[[ Data extracts, beginning ]]

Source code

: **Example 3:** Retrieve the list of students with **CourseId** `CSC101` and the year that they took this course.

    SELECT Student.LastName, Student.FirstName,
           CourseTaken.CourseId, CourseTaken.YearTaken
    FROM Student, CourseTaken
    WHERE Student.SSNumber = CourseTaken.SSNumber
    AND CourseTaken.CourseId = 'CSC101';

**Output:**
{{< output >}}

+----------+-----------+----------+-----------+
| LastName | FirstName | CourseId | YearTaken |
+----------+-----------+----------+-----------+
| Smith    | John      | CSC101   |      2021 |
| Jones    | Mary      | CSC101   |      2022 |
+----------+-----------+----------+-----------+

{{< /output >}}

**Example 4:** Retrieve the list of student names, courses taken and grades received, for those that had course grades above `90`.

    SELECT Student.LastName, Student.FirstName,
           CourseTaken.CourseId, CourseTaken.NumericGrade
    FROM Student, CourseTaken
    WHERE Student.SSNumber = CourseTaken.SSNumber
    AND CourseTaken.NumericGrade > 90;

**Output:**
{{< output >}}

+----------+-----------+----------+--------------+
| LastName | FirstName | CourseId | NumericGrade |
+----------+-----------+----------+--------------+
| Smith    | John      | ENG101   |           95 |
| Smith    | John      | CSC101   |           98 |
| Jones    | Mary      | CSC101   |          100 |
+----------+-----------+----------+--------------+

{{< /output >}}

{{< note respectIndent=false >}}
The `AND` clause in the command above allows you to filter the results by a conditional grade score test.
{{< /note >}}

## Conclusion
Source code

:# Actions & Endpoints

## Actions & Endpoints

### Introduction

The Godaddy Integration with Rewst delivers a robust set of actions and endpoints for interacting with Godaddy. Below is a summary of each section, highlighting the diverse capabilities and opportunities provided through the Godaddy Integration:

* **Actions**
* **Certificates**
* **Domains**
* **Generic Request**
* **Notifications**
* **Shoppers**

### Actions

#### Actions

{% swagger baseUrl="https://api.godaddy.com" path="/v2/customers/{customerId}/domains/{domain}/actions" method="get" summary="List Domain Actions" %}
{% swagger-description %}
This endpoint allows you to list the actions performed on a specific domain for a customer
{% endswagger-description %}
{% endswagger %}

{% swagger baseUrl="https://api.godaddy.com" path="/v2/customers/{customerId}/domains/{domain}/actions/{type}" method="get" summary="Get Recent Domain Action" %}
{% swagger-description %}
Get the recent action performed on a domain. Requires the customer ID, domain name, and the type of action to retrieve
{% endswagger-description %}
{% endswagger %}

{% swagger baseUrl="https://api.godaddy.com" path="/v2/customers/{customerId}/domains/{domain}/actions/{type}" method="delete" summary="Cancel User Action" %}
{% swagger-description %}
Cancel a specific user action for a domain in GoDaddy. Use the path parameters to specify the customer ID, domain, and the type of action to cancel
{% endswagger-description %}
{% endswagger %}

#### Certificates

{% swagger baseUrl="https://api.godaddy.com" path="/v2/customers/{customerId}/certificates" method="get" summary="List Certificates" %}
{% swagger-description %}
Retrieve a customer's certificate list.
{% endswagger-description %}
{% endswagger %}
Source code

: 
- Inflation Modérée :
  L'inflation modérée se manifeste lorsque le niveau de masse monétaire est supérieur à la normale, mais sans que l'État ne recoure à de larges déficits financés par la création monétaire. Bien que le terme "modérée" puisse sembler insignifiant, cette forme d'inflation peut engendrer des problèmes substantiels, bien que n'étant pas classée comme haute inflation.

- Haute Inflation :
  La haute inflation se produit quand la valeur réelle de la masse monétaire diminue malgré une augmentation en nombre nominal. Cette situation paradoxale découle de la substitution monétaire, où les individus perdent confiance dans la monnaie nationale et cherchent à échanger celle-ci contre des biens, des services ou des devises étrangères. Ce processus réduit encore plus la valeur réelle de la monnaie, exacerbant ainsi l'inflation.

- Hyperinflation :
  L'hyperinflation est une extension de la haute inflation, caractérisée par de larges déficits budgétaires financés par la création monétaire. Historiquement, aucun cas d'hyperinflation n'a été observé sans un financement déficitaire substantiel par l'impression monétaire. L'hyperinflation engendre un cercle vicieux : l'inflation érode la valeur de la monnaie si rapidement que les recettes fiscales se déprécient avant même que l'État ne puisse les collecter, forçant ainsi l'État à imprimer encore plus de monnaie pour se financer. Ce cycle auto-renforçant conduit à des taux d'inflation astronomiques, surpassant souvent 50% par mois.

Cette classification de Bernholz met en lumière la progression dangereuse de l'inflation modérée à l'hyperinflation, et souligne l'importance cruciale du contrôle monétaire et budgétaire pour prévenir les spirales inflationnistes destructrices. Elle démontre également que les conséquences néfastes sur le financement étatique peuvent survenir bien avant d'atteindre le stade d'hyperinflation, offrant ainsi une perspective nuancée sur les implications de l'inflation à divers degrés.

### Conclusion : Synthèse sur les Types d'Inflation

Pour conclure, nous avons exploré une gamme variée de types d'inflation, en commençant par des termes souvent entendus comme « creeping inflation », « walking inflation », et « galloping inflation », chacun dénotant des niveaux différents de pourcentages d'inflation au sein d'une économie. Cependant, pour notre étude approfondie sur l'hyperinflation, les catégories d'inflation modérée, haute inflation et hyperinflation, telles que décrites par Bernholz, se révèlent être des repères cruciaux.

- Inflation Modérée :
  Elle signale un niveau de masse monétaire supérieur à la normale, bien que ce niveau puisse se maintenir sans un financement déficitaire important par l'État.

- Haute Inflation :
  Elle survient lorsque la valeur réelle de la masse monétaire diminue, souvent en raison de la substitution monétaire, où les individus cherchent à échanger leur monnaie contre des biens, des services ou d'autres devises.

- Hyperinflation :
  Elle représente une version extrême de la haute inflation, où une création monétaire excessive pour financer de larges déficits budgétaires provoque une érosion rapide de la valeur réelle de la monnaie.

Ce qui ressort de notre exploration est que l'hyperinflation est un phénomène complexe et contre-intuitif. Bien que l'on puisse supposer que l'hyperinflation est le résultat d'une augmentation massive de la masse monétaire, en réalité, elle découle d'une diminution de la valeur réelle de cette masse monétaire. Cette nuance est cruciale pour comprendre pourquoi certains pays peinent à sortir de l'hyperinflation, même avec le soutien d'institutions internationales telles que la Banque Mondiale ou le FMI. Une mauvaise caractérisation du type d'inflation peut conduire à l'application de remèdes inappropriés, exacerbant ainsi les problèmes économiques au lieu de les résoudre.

[[ Data extracts, end ]]

In the data above, find each line that uses the string "with". Copy it.

: **Example 3:** Retrieve the list of students with **CourseId** `CSC101` and the year that they took this course.
The Godaddy Integration with Rewst delivers a robust set of actions and endpoints for interacting with Godaddy. Below is a summary of each section, highlighting the diverse capabilities and opportunities provided through the Godaddy Integration:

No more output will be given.